>>>

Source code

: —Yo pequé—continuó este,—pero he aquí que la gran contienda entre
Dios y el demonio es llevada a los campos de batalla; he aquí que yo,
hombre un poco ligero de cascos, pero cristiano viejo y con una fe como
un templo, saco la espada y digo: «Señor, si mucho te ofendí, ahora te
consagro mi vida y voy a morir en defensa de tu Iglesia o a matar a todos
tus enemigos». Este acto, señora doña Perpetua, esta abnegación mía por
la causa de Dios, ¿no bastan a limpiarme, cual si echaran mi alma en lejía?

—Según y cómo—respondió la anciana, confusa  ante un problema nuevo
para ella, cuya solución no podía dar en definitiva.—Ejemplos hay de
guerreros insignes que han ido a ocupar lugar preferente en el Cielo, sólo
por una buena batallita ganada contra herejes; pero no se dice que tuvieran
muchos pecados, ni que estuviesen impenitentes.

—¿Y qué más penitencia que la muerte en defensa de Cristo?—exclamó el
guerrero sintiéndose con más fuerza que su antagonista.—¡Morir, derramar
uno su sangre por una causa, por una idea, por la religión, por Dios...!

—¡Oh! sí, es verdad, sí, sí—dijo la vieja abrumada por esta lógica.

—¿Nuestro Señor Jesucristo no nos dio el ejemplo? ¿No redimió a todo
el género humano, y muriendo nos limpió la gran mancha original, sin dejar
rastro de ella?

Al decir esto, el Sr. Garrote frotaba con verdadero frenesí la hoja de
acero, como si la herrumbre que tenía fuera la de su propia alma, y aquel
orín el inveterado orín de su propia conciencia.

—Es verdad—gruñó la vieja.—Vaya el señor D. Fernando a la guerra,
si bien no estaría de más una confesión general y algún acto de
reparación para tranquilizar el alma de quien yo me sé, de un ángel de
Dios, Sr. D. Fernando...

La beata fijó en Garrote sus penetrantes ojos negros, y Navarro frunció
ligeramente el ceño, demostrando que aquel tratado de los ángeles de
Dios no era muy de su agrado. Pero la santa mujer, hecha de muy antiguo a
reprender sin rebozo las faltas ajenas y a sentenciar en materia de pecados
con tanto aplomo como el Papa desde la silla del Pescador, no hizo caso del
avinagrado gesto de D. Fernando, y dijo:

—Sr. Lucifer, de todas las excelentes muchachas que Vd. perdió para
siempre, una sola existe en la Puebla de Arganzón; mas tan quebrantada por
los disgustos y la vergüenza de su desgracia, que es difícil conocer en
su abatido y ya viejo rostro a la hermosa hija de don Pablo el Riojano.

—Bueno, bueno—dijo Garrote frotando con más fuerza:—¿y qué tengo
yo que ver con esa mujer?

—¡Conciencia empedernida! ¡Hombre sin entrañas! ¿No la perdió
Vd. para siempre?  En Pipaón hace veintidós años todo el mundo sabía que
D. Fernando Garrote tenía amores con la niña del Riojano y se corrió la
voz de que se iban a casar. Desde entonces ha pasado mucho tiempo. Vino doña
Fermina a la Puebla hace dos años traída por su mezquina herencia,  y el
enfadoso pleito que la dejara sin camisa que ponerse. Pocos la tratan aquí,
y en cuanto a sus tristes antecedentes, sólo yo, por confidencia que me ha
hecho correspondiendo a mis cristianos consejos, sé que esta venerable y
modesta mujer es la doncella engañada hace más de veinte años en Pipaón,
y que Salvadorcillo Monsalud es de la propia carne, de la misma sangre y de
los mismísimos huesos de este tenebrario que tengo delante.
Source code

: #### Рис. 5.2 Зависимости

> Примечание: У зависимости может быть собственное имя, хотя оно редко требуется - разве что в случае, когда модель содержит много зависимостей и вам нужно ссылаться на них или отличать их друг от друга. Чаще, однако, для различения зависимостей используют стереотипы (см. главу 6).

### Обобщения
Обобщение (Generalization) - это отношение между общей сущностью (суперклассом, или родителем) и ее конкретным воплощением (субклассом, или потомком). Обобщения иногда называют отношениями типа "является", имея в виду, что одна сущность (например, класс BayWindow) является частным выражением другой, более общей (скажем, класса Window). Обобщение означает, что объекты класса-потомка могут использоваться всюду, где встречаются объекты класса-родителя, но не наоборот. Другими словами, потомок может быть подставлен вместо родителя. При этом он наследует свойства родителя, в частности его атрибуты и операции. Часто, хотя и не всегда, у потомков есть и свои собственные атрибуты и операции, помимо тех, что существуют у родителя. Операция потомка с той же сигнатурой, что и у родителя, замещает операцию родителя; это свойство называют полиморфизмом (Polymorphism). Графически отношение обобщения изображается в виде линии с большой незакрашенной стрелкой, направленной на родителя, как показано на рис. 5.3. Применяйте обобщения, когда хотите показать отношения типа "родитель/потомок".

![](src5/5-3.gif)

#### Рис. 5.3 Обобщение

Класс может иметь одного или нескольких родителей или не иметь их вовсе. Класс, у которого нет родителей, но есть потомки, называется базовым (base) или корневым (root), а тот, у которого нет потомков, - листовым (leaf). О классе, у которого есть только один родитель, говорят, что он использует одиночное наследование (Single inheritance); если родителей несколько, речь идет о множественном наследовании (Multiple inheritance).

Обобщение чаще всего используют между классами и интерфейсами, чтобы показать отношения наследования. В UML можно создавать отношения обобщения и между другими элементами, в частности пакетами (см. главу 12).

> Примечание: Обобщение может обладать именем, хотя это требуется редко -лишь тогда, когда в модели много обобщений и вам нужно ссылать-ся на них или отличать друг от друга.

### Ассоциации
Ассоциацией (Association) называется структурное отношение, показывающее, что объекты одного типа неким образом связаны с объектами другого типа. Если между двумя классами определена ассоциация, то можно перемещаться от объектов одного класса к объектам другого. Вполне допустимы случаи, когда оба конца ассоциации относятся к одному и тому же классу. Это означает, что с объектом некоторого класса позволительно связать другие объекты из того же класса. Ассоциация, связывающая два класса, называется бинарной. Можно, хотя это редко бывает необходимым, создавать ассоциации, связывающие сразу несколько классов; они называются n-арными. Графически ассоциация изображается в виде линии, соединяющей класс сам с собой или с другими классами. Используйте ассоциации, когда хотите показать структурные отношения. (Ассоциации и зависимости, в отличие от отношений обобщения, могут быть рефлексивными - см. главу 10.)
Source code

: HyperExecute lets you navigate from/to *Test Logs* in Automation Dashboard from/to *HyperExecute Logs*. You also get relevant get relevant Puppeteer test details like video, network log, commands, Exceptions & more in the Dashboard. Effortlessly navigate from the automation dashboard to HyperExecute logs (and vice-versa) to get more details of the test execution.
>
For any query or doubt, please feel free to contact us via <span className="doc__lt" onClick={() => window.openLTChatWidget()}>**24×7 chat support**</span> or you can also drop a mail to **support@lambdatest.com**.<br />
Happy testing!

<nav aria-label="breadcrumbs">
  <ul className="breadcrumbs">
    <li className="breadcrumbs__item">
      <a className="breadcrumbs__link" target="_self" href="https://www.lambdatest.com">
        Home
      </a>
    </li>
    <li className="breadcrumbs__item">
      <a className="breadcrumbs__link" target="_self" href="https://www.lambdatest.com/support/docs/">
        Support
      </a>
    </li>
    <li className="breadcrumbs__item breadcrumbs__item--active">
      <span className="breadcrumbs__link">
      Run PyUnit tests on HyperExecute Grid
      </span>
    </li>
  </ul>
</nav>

<<<

TASK PROMPT = Lay out the lines above as a Markdown table with two columns, Row and Line, numbering each row and omitting blank lines.

EXERCISE OUTPUT =
| Row | Line |
|---|---|
| 1 | Source code |
| 2 | : —Yo pequé—continuó este,—pero he aquí que la gran contienda entre |
| 3 | Dios y el demonio es llevada a los campos de batalla; he aquí que yo, |
| 4 | hombre un poco ligero de cascos, pero cristiano viejo y con una fe como |
| 5 | un templo, saco la espada y digo: «Señor, si mucho te ofendí, ahora te |
| 6 | consagro mi vida y voy a morir en defensa de tu Iglesia o a matar a todos |
| 7 | tus enemigos». Este acto, señora doña Perpetua, esta abnegación mía por |
| 8 | la causa de Dios, ¿no bastan a limpiarme, cual si echaran mi alma en lejía? |
| 9 | —Según y cómo—respondió la anciana, confusa  ante un problema nuevo |
| 10 | para ella, cuya solución no podía dar en definitiva.—Ejemplos hay de |
| 11 | guerreros insignes que han ido a ocupar lugar preferente en el Cielo, sólo |
| 12 | por una buena batallita ganada contra herejes; pero no se dice que tuvieran |
| 13 | muchos pecados, ni que estuviesen impenitentes. |
| 14 | —¿Y qué más penitencia que la muerte en defensa de Cristo?—exclamó el |
| 15 | guerrero sintiéndose con más fuerza que su antagonista.—¡Morir, derramar |
| 16 | uno su sangre por una causa, por una idea, por la religión, por Dios...! |
| 17 | —¡Oh! sí, es verdad, sí, sí—dijo la vieja abrumada por esta lógica. |
| 18 | —¿Nuestro Señor Jesucristo no nos dio el ejemplo? ¿No redimió a todo |
| 19 | el género humano, y muriendo nos limpió la gran mancha original, sin dejar |
| 20 | rastro de ella? |
| 21 | Al decir esto, el Sr. Garrote frotaba con verdadero frenesí la hoja de |
| 22 | acero, como si la herrumbre que tenía fuera la de su propia alma, y aquel |
| 23 | orín el inveterado orín de su propia conciencia. |
| 24 | —Es verdad—gruñó la vieja.—Vaya el señor D. Fernando a la guerra, |
| 25 | si bien no estaría de más una confesión general y algún acto de |
| 26 | reparación para tranquilizar el alma de quien yo me sé, de un ángel de |
| 27 | Dios, Sr. D. Fernando... |
| 28 | La beata fijó en Garrote sus penetrantes ojos negros, y Navarro frunció |
| 29 | ligeramente el ceño, demostrando que aquel tratado de los ángeles de |
| 30 | Dios no era muy de su agrado. Pero la santa mujer, hecha de muy antiguo a |
| 31 | reprender sin rebozo las faltas ajenas y a sentenciar en materia de pecados |
| 32 | con tanto aplomo como el Papa desde la silla del Pescador, no hizo caso del |
| 33 | avinagrado gesto de D. Fernando, y dijo: |
| 34 | —Sr. Lucifer, de todas las excelentes muchachas que Vd. perdió para |
| 35 | siempre, una sola existe en la Puebla de Arganzón; mas tan quebrantada por |
| 36 | los disgustos y la vergüenza de su desgracia, que es difícil conocer en |
| 37 | su abatido y ya viejo rostro a la hermosa hija de don Pablo el Riojano. |
| 38 | —Bueno, bueno—dijo Garrote frotando con más fuerza:—¿y qué tengo |
| 39 | yo que ver con esa mujer? |
| 40 | —¡Conciencia empedernida! ¡Hombre sin entrañas! ¿No la perdió |
| 41 | Vd. para siempre?  En Pipaón hace veintidós años todo el mundo sabía que |
| 42 | D. Fernando Garrote tenía amores con la niña del Riojano y se corrió la |
| 43 | voz de que se iban a casar. Desde entonces ha pasado mucho tiempo. Vino doña |
| 44 | Fermina a la Puebla hace dos años traída por su mezquina herencia,  y el |
| 45 | enfadoso pleito que la dejara sin camisa que ponerse. Pocos la tratan aquí, |
| 46 | y en cuanto a sus tristes antecedentes, sólo yo, por confidencia que me ha |
| 47 | hecho correspondiendo a mis cristianos consejos, sé que esta venerable y |
| 48 | modesta mujer es la doncella engañada hace más de veinte años en Pipaón, |
| 49 | y que Salvadorcillo Monsalud es de la propia carne, de la misma sangre y de |
| 50 | los mismísimos huesos de este tenebrario que tengo delante. |
| 51 | Source code |
| 52 | : #### Рис. 5.2 Зависимости |
| 53 | > Примечание: У зависимости может быть собственное имя, хотя оно редко требуется - разве что в случае, когда модель содержит много зависимостей и вам нужно ссылаться на них или отличать их друг от друга. Чаще, однако, для различения зависимостей используют стереотипы (см. главу 6). |
| 54 | ### Обобщения |
| 55 | Обобщение (Generalization) - это отношение между общей сущностью (суперклассом, или родителем) и ее конкретным воплощением (субклассом, или потомком). Обобщения иногда называют отношениями типа "является", имея в виду, что одна сущность (например, класс BayWindow) является частным выражением другой, более общей (скажем, класса Window). Обобщение означает, что объекты класса-потомка могут использоваться всюду, где встречаются объекты класса-родителя, но не наоборот. Другими словами, потомок может быть подставлен вместо родителя. При этом он наследует свойства родителя, в частности его атрибуты и операции. Часто, хотя и не всегда, у потомков есть и свои собственные атрибуты и операции, помимо тех, что существуют у родителя. Операция потомка с той же сигнатурой, что и у родителя, замещает операцию родителя; это свойство называют полиморфизмом (Polymorphism). Графически отношение обобщения изображается в виде линии с большой незакрашенной стрелкой, направленной на родителя, как показано на рис. 5.3. Применяйте обобщения, когда хотите показать отношения типа "родитель/потомок". |
| 56 | ![](src5/5-3.gif) |
| 57 | #### Рис. 5.3 Обобщение |
| 58 | Класс может иметь одного или нескольких родителей или не иметь их вовсе. Класс, у которого нет родителей, но есть потомки, называется базовым (base) или корневым (root), а тот, у которого нет потомков, - листовым (leaf). О классе, у которого есть только один родитель, говорят, что он использует одиночное наследование (Single inheritance); если родителей несколько, речь идет о множественном наследовании (Multiple inheritance). |
| 59 | Обобщение чаще всего используют между классами и интерфейсами, чтобы показать отношения наследования. В UML можно создавать отношения обобщения и между другими элементами, в частности пакетами (см. главу 12). |
| 60 | > Примечание: Обобщение может обладать именем, хотя это требуется редко -лишь тогда, когда в модели много обобщений и вам нужно ссылать-ся на них или отличать друг от друга. |
| 61 | ### Ассоциации |
| 62 | Ассоциацией (Association) называется структурное отношение, показывающее, что объекты одного типа неким образом связаны с объектами другого типа. Если между двумя классами определена ассоциация, то можно перемещаться от объектов одного класса к объектам другого. Вполне допустимы случаи, когда оба конца ассоциации относятся к одному и тому же классу. Это означает, что с объектом некоторого класса позволительно связать другие объекты из того же класса. Ассоциация, связывающая два класса, называется бинарной. Можно, хотя это редко бывает необходимым, создавать ассоциации, связывающие сразу несколько классов; они называются n-арными. Графически ассоциация изображается в виде линии, соединяющей класс сам с собой или с другими классами. Используйте ассоциации, когда хотите показать структурные отношения. (Ассоциации и зависимости, в отличие от отношений обобщения, могут быть рефлексивными - см. главу 10.) |
| 63 | Source code |
| 64 | : HyperExecute lets you navigate from/to *Test Logs* in Automation Dashboard from/to *HyperExecute Logs*. You also get relevant get relevant Puppeteer test details like video, network log, commands, Exceptions & more in the Dashboard. Effortlessly navigate from the automation dashboard to HyperExecute logs (and vice-versa) to get more details of the test execution. |
| 65 | > |
| 66 | For any query or doubt, please feel free to contact us via <span className="doc__lt" onClick={() => window.openLTChatWidget()}>**24×7 chat support**</span> or you can also drop a mail to **support@lambdatest.com**.<br /> |
| 67 | Happy testing! |
| 68 | <nav aria-label="breadcrumbs"> |
| 69 |   <ul className="breadcrumbs"> |
| 70 |     <li className="breadcrumbs__item"> |
| 71 |       <a className="breadcrumbs__link" target="_self" href="https://www.lambdatest.com"> |
| 72 |         Home |
| 73 |       </a> |
| 74 |     </li> |
| 75 |     <li className="breadcrumbs__item"> |
| 76 |       <a className="breadcrumbs__link" target="_self" href="https://www.lambdatest.com/support/docs/"> |
| 77 |         Support |
| 78 |       </a> |
| 79 |     </li> |
| 80 |     <li className="breadcrumbs__item breadcrumbs__item--active"> |
| 81 |       <span className="breadcrumbs__link"> |
| 82 |       Run PyUnit tests on HyperExecute Grid |
| 83 |       </span> |
| 84 |     </li> |
| 85 |   </ul> |
| 86 | </nav> |